We were given some free samples of DH Krahn gin when we were at Tales of the Cocktail in New Orleans and thought we would give it a go. What a beautiful fragrance: light juniper with hints of pine. And the taste, equally beguiling.

Our Gibson uses a little less dry vermouth than most recipes, so we balance the flavors by using some orange bitters (which were originally used in early-20th-century Martinis). Plop in the slightly briny cocktail onion and you’ve got yourself a late-summer sipper that’ll pair with a variety of foods, including seafood, eggs, and herbed chicken.

(adapted by Cocktail Buzz)

2 ounces gin (try DH Krahn)
1/3 ounce dry vermouth (we used Noilly Prat)
1–2 dashes orange bitters (we used Bitter Truth)
Cocktail onion, as garnish

Stir for 30 seconds in ice. Strain into a chilled cocktail glass. Add onion.

Imbibing with Friends

Jack, Jim, Phil, Paul, and Steve at Captain Dusty’s Ice Cream.

August is the perfect month to spend a weekend on the North Shore of Boston. Our friends Jim and Lou own a beautiful estate, Sunset Rock, resting on the cliffs looking out over Cape Ann, resplendent with gardens of heirloom tomatoes, luffa, eggplant, hydrangea, roses. Simply divine.

The pool at Sunset Rock.

We recently spent the weekend with these food-loving gentlemen along with friends Phil and Jack. Jack brought a bottle of Plymouth gin along and wanted to make a variation of a French 75, a classic gin and champagne cocktail. So he and Paul whipped up a quick, potent cocktail using imprecise measurements, turbinado simple syrup, and lemon juice with pulp left in. The result was bestowed the moniker “Sunset Rock,” beginning with a golden cloud of bubbles and tart sweetness, ending with a concentrated gin kick!

Sunset Rock
(created by Jack Gorman)

2 ounces gin (we used Plymouth)
1 ounce lemon juice
1/2 ounce rich simple syrup (we used turbinado)
3–4 ounces champagne
long lemon twist, as garnish

Use chilled champagne and gin. Pour the ingredients one by one into a champagne flute in the order presented above. Dangle the lemon twist over the side into the flute.

Lou tends to dinner, as Henry and Edie wait for something to drop on the floor.

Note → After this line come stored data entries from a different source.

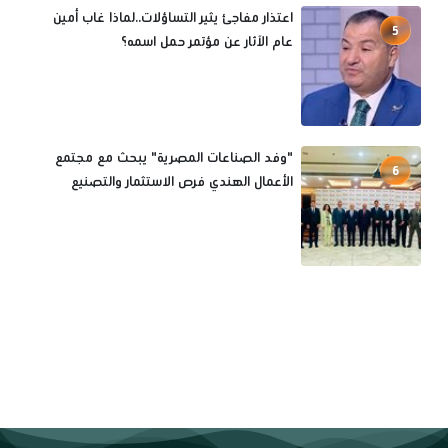
اعتذار مفاجئ يثير التساؤلات..لماذا غاب أمين
5
عام الآثار عن مؤتمر حمل اسمه؟
"وفد الصناعات المصرية" يبحث مع مجتمع
6
الأعمال الهندي فرص الاستثمار والتصنيع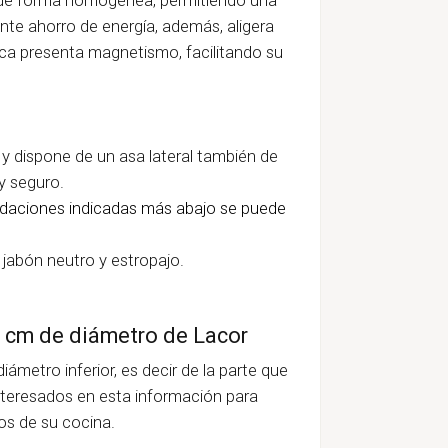
nte ahorro de energía, además, aligera
ítica presenta magnetismo, facilitando su
y dispone de un asa lateral también de
 y seguro.
daciones indicadas más abajo se puede
jabón neutro y estropajo.
0 cm de diámetro de Lacor
ámetro inferior, es decir de la parte que
nteresados en esta información para
os de su cocina.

The Marriage of Rum and Absinthe

Remember last month when we told you that Steve was playing with rum and absinthe, and that he invented a yummy mule. Well, here’s the recipe for a Lancaster's Mule:

Lancaster’s Mule
(created by Steve Schul, Cocktail Buzz)

2 ounces white rum
1 teaspoon absinthe
4 ounces ginger beer (the spicier, the better; try Reed’s Extra Ginger Brew)

Stir rum and absinthe in ice for 30 seconds. Strain into an ice-filled highball or double rocks glass. Top with chilled ginger beer.

❤ ❤ ❤

Bottoms up, everybody! Take the time to make a cocktail for a friend or loved one. Make a toast. Sip and smile. What are you waiting for? Ahhh, much better.


  1. Oh my...what a delicious cocktail that/those cut flowers was/were. A couple of these will set you straight. Sweet and sour, just like its namesake. Thanks boys...tons of fun.

  2. That first cocktail looks amazing!! Have any good absinthe recipes?

  3. those are some good drinks. any with absinthe?

  4. it does look tasty, i cant even lie

  5. For a great absinthe recipe, try the Lancaster's Mule. It's the last recipe in the above post

  6. Made "Cut Flowers" for the ladies in my neighborhood and they LOVED them. It is a simple cocktail to mix and was great for serving to a large group. Thanks Steve and Paul!